__Dataset records__.
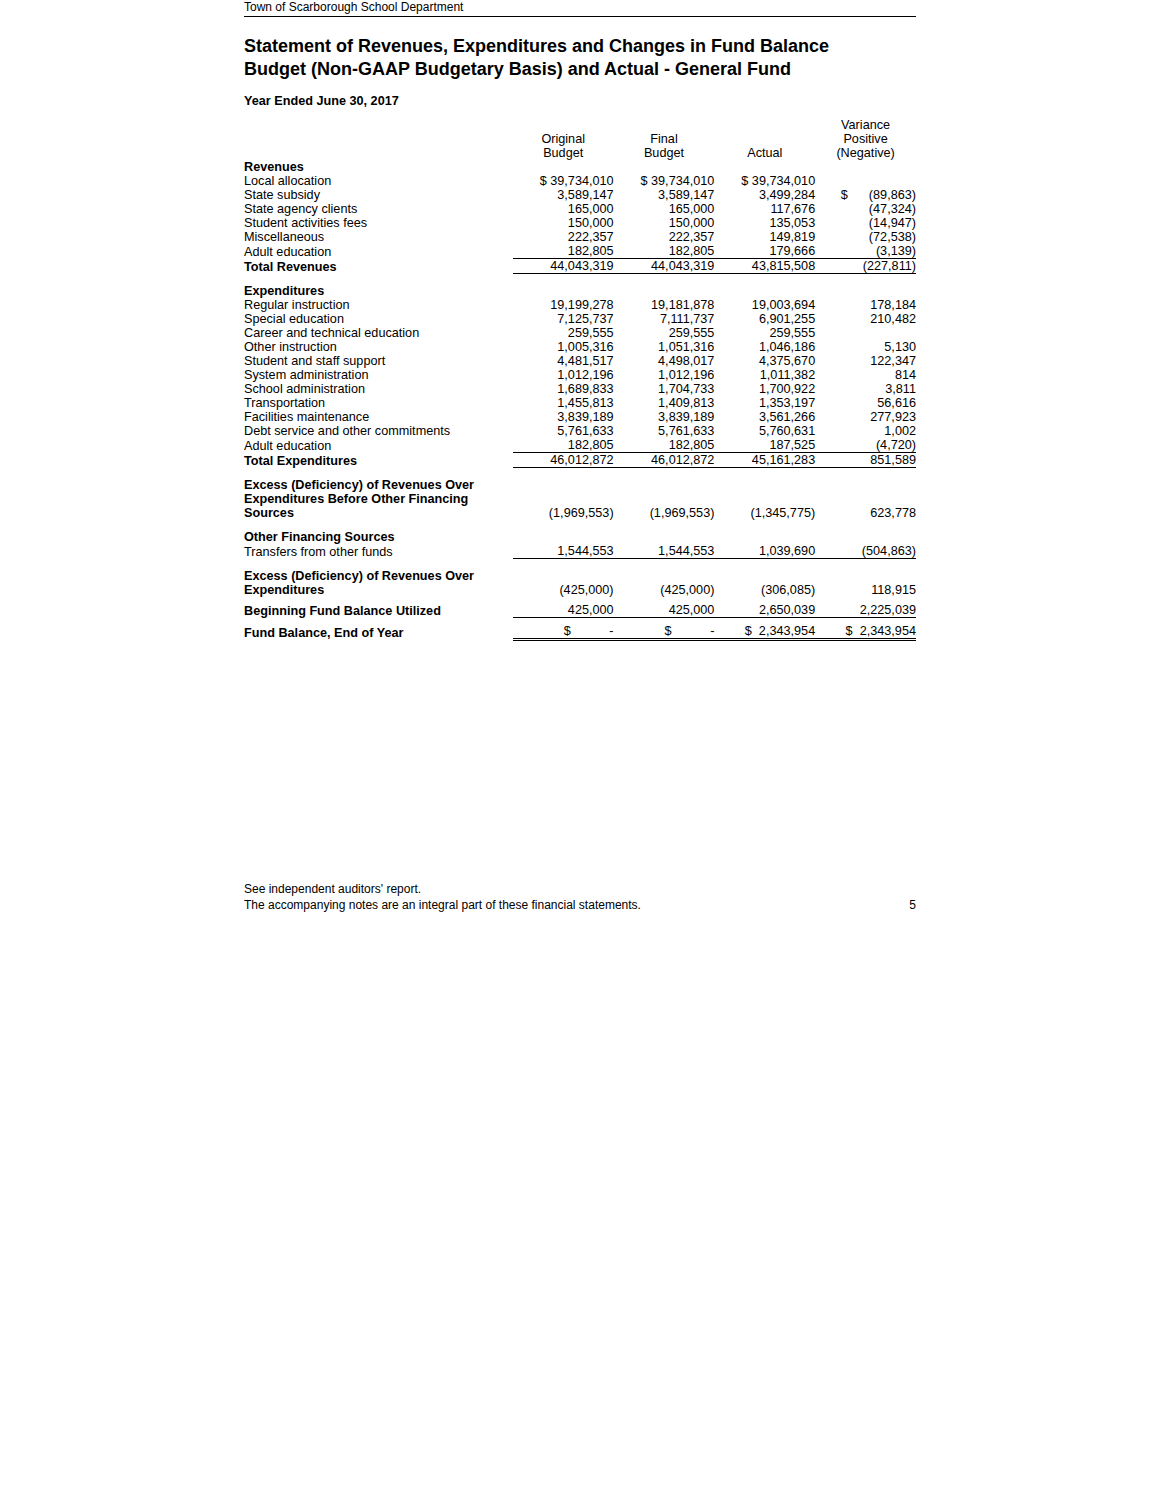Town of Scarborough School Department
Statement of Revenues, Expenditures and Changes in Fund Balance
Budget (Non-GAAP Budgetary Basis) and Actual - General Fund
Year Ended June 30, 2017
| | | | | Variance |
| --- | --- | --- | --- | --- |
| | Original | Final | | Positive |
| | Budget | Budget | Actual | (Negative) |
| Revenues | | | | |
| Local allocation | $ 39,734,010 | $ 39,734,010 | $ 39,734,010 | |
| State subsidy | 3,589,147 | 3,589,147 | 3,499,284 | $ (89,863) |
| State agency clients | 165,000 | 165,000 | 117,676 | (47,324) |
| Student activities fees | 150,000 | 150,000 | 135,053 | (14,947) |
| Miscellaneous | 222,357 | 222,357 | 149,819 | (72,538) |
| Adult education | 182,805 | 182,805 | 179,666 | (3,139) |
| Total Revenues | 44,043,319 | 44,043,319 | 43,815,508 | (227,811) |
| Expenditures | | | | |
| Regular instruction | 19,199,278 | 19,181,878 | 19,003,694 | 178,184 |
| Special education | 7,125,737 | 7,111,737 | 6,901,255 | 210,482 |
| Career and technical education | 259,555 | 259,555 | 259,555 | |
| Other instruction | 1,005,316 | 1,051,316 | 1,046,186 | 5,130 |
| Student and staff support | 4,481,517 | 4,498,017 | 4,375,670 | 122,347 |
| System administration | 1,012,196 | 1,012,196 | 1,011,382 | 814 |
| School administration | 1,689,833 | 1,704,733 | 1,700,922 | 3,811 |
| Transportation | 1,455,813 | 1,409,813 | 1,353,197 | 56,616 |
| Facilities maintenance | 3,839,189 | 3,839,189 | 3,561,266 | 277,923 |
| Debt service and other commitments | 5,761,633 | 5,761,633 | 5,760,631 | 1,002 |
| Adult education | 182,805 | 182,805 | 187,525 | (4,720) |
| Total Expenditures | 46,012,872 | 46,012,872 | 45,161,283 | 851,589 |
| Excess (Deficiency) of Revenues Over | | | | |
| Expenditures Before Other Financing Sources | (1,969,553) | (1,969,553) | (1,345,775) | 623,778 |
| Other Financing Sources | | | | |
| Transfers from other funds | 1,544,553 | 1,544,553 | 1,039,690 | (504,863) |
| Excess (Deficiency) of Revenues Over Expenditures | (425,000) | (425,000) | (306,085) | 118,915 |
| Beginning Fund Balance Utilized | 425,000 | 425,000 | 2,650,039 | 2,225,039 |
| Fund Balance, End of Year | $ - | $ - | $ 2,343,954 | $ 2,343,954 |
See independent auditors' report.
The accompanying notes are an integral part of these financial statements. 5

__Problem statement__.
Return each line of the listing that holds the word "administration".

__Written answer__.
| System administration | 1,012,196 | 1,012,196 | 1,011,382 | 814 |
| School administration | 1,689,833 | 1,704,733 | 1,700,922 | 3,811 |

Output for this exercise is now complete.